Но я не буду отвлекаться на чувство вины. Сейчас не до того.
– Каков твой ответ?
– Мм, то есть это я должен оплатить? Ты завела сомнительного питомца, не обеспечила никакой безопасности в связи с этим, теперь ты, очевидно, мило поболтала с нашими друзьями… И рассчитываешь, что я буду платить за каждое твоё действие?
– Ты тоже заинтересован в результате.
– Вообще-то нет. Думаю, мы найдём другой вариант.
– Нет! Я сказала, мне нужен этот.
– Алетейя. Теперь, после твоего вмешательства, это невозможно. У меня нет такой суммы.
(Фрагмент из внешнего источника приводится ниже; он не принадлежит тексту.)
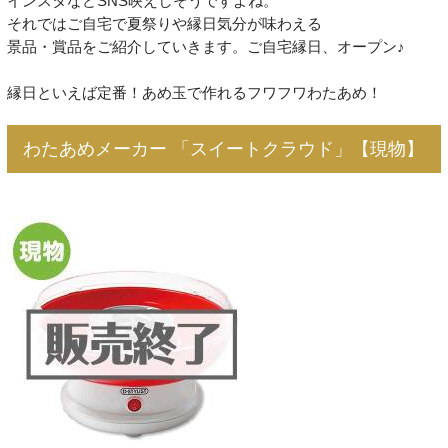
インスタなどSNS映えしそうですよね。
それではご自宅で夏祭りや縁日気分が味わえる
景品・賞品をご紹介していきます。ご自宅縁日、オープン♪
縁日といえば定番！あめ玉で作れるフワフワわたあめ！
わたあめメーカー 「スイートクラウド」【現物】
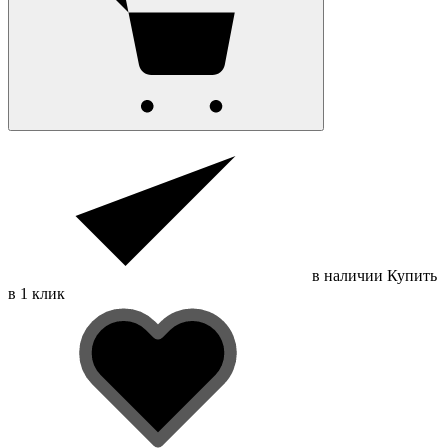
в наличии
Купить
в 1 клик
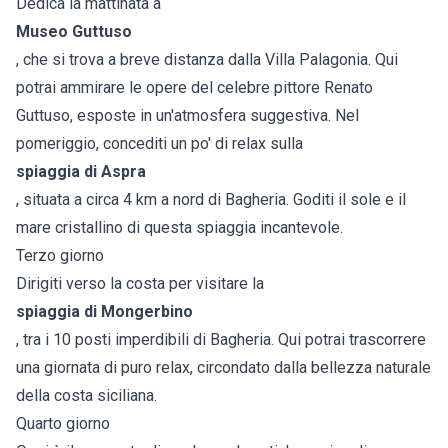
Dedica la mattinata a
Museo Guttuso
, che si trova a breve distanza dalla Villa Palagonia. Qui
potrai ammirare le opere del celebre pittore Renato
Guttuso, esposte in un'atmosfera suggestiva. Nel
pomeriggio, concediti un po' di relax sulla
spiaggia di Aspra
, situata a circa 4 km a nord di Bagheria. Goditi il sole e il
mare cristallino di questa spiaggia incantevole.
Terzo giorno
Dirigiti verso la costa per visitare la
spiaggia di Mongerbino
, tra i 10 posti imperdibili di Bagheria. Qui potrai trascorrere
una giornata di puro relax, circondato dalla bellezza naturale
della costa siciliana.
Quarto giorno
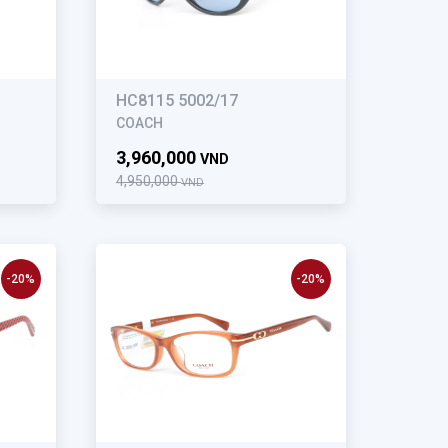
HC8115 5002/17
COACH
3,960,000
VND
4,950,000
VND
-20%
-20%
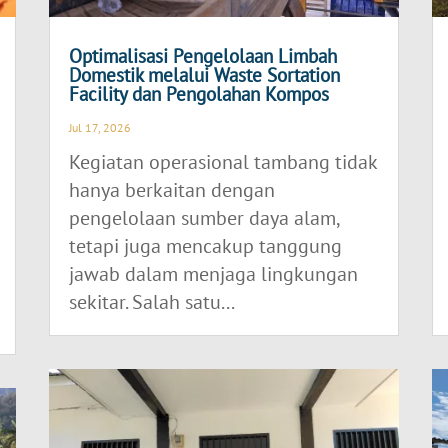
Optimalisasi Pengelolaan Limbah
Domestik melalui Waste Sortation
Facility dan Pengolahan Kompos
Jul 17, 2026
Kegiatan operasional tambang tidak
hanya berkaitan dengan
pengelolaan sumber daya alam,
tetapi juga mencakup tanggung
jawab dalam menjaga lingkungan
sekitar. Salah satu...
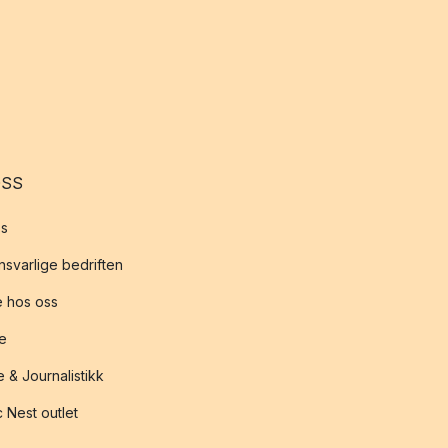
OSS
s
svarlige bedriften
 hos oss
te
 & Journalistikk
 Nest outlet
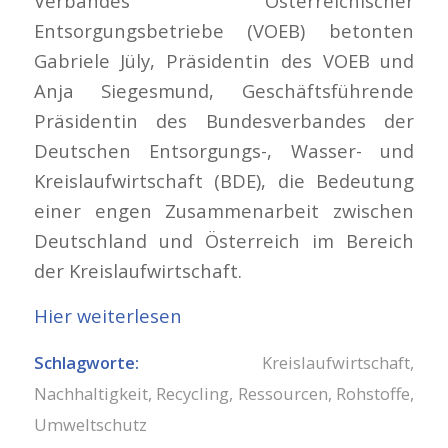
Verbandes Österreichischer
Entsorgungsbetriebe (VOEB) betonten
Gabriele Jüly, Präsidentin des VOEB und
Anja Siegesmund, Geschäftsführende
Präsidentin des Bundesverbandes der
Deutschen Entsorgungs-, Wasser- und
Kreislaufwirtschaft (BDE), die Bedeutung
einer engen Zusammenarbeit zwischen
Deutschland und Österreich im Bereich
der Kreislaufwirtschaft.
Hier weiterlesen
Schlagworte:
Kreislaufwirtschaft
,
Nachhaltigkeit
,
Recycling
,
Ressourcen
,
Rohstoffe
,
Umweltschutz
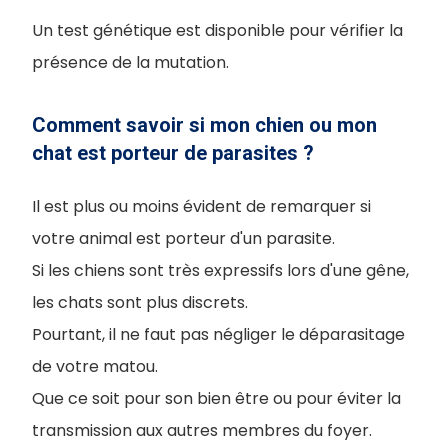
Un test génétique est disponible pour vérifier la
présence de la mutation.
Comment savoir si mon chien ou mon
chat est porteur de parasites ?
Il est plus ou moins évident de remarquer si
votre animal est porteur d'un parasite.
Si les chiens sont très expressifs lors d'une gêne,
les chats sont plus discrets.
Pourtant, il ne faut pas négliger le déparasitage
de votre matou.
Que ce soit pour son bien être ou pour éviter la
transmission aux autres membres du foyer.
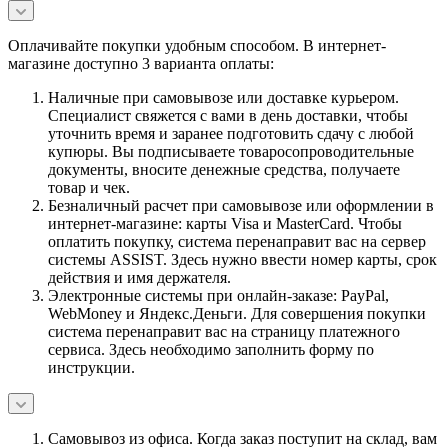
Оплачивайте покупки удобным способом. В интернет-
магазине доступно 3 варианта оплаты:
Наличные при самовывозе или доставке курьером.
Специалист свяжется с вами в день доставки, чтобы
уточнить время и заранее подготовить сдачу с любой
купюры. Вы подписываете товаросопроводительные
документы, вносите денежные средства, получаете
товар и чек.
Безналичный расчет при самовывозе или оформлении в
интернет-магазине: карты Visa и MasterCard. Чтобы
оплатить покупку, система перенаправит вас на сервер
системы ASSIST. Здесь нужно ввести номер карты, срок
действия и имя держателя.
Электронные системы при онлайн-заказе: PayPal,
WebMoney и Яндекс.Деньги. Для совершения покупки
система перенаправит вас на страницу платежного
сервиса. Здесь необходимо заполнить форму по
инструкции.
Самовывоз из офиса. Когда заказ поступит на склад, вам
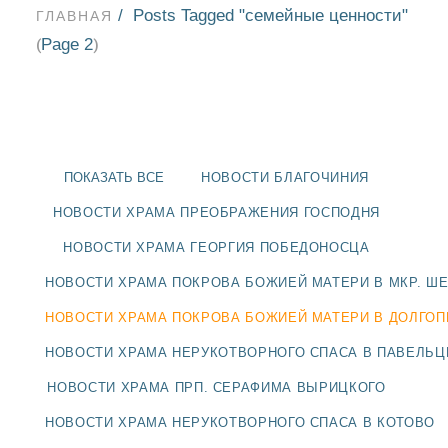
Posts Tagged "семейные ценности"
ГЛАВНАЯ
Page 2
(
)
ПОКАЗАТЬ ВСЕ
НОВОСТИ БЛАГОЧИНИЯ
НОВОСТИ ХРАМА ПРЕОБРАЖЕНИЯ ГОСПОДНЯ
НОВОСТИ ХРАМА ГЕОРГИЯ ПОБЕДОНОСЦА
НОВОСТИ ХРАМА ПОКРОВА БОЖИЕЙ МАТЕРИ В МКР. Ш
НОВОСТИ ХРАМА ПОКРОВА БОЖИЕЙ МАТЕРИ В ДОЛГО
НОВОСТИ ХРАМА НЕРУКОТВОРНОГО СПАСА В ПАВЕЛЬ
НОВОСТИ
НОВОСТИ ХРАМА ПРП. СЕРАФИМА ВЫРИЦКОГО
БЛАГОЧИНИЯ
НОВОСТИ ХРАМА НЕРУКОТВОРНОГО СПАСА В КОТОВО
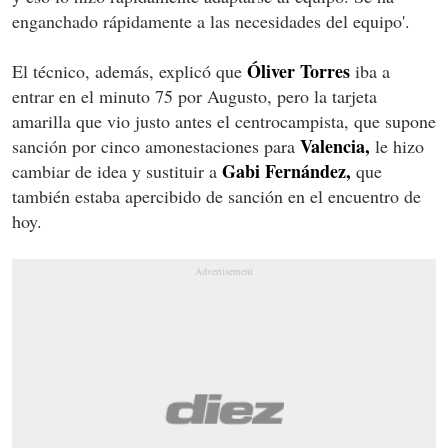
enganchado rápidamente a las necesidades del equipo'.
Óliver Torres
El técnico, además, explicó que
iba a
entrar en el minuto 75 por Augusto, pero la tarjeta
amarilla que vio justo antes el centrocampista, que supone
Valencia,
sanción por cinco amonestaciones para
le hizo
Gabi Fernández,
cambiar de idea y sustituir a
que
también estaba apercibido de sanción en el encuentro de
hoy.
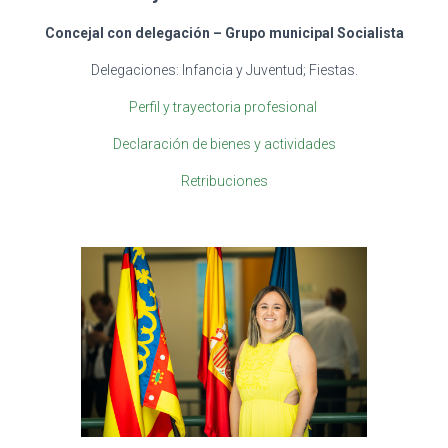
Concejal con delegación –
Grupo municipal Socialista
Delegaciones: Infancia y Juventud; Fiestas.
Perfil y trayectoria profesional
Declaración de bienes y actividades
Retribuciones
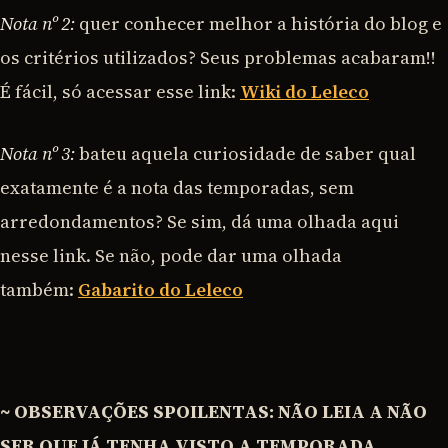
Nota nº 2:
quer conhecer melhor a história do blog e
os critérios utilizados? Seus problemas acabaram!!
É fácil, só acessar esse link:
Wiki do Leleco
Nota nº 3:
bateu aquela curiosidade de saber qual
exatamente é a nota das temporadas, sem
arredondamentos? Se sim, dá uma olhada aqui
nesse link. Se não, pode dar uma olhada
também:
Gabarito do Leleco
~ OBSERVAÇÕES SPOILENTAS: NÃO LEIA A NÃO
SER QUE JÁ TENHA VISTO A TEMPORADA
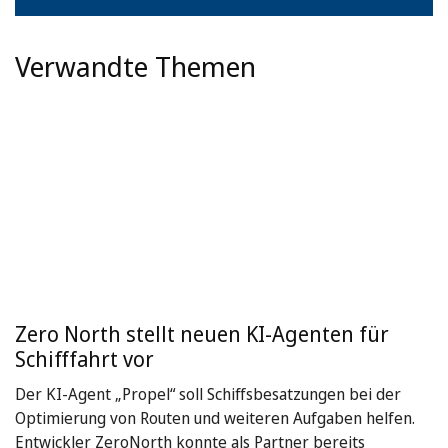
Verwandte Themen
Zero North stellt neuen KI-Agenten für
Schifffahrt vor
Der KI-Agent „Propel“ soll Schiffsbesatzungen bei der
Optimierung von Routen und weiteren Aufgaben helfen.
Entwickler ZeroNorth konnte als Partner bereits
Щелчок знаменует собой конец разговора.
Дрожа от холода, я смотрю на расстилающееся впереди пространство: далеко впереди белёсое поле переходит в белёсые облака, а чуть выше висит маленькое мутно-белое солнце. Зимнее, не дающее ни единого согревающего луча.
Набираю номер снова.
– У меня есть ещё одно предложение. Те документы, о которых мы говорили раньше, – копии. Я отдам сейф с оригиналами, но он стоит дороже. Пять тысяч каждому из них.
Мой голос будто принадлежит не мне, я слушаю его со стороны, удивляясь, что стою посреди загородного поля и торгуюсь с городским судьёй за сейф, о существовании которого он никогда не должен был узнать.
После паузы отец спокойно говорит:
– Есть что-нибудь ещё, что может меня заинтересовать?
– Нет. Это всё.
– Тогда жду полные данные по этому сейфу. Переведу аванс, когда получу содержимое. Если оно соответствует описанию. И, как я сказал ранее, дальше ты сама за себя.
– Договорились.
От холода меня уже бьёт крупной дрожью, и набирать цифры замёрзшими пальцами непросто. Медленно возвращаюсь к машине, печатая на ходу, попутно стараясь не подвернуть ногу на неровной земле.
Наконец-то бухнувшись на прогретое сиденье, выговариваю, всё ещё продолжая стучать зубами:
– Скоро переведёт аванс.
Шмель и Паук довольно переглядываются, а Каракурт благодарно склоняет голову.
Однако мы продолжаем стоять. Изредка мимо проносятся автомобили. Некоторые – назад к Бергену, другие – вперёд, куда и я хотела бы направиться как можно скорее, но мы стоим. Все молчат. Каракурт задумчиво смотрит вперёд, левой рукой поглаживает подбородок, а правой – барабанит по рулю.
– Может… – нерешительно подаю голос. – Всё же поедем? Он заплатит, просто нужно время, но мы можем хотя бы подъехать ближе.
Мужчины переглядываются, затем Каракурт переключает передачу, втапливает газ, и мы продолжаем путь. Слава богам!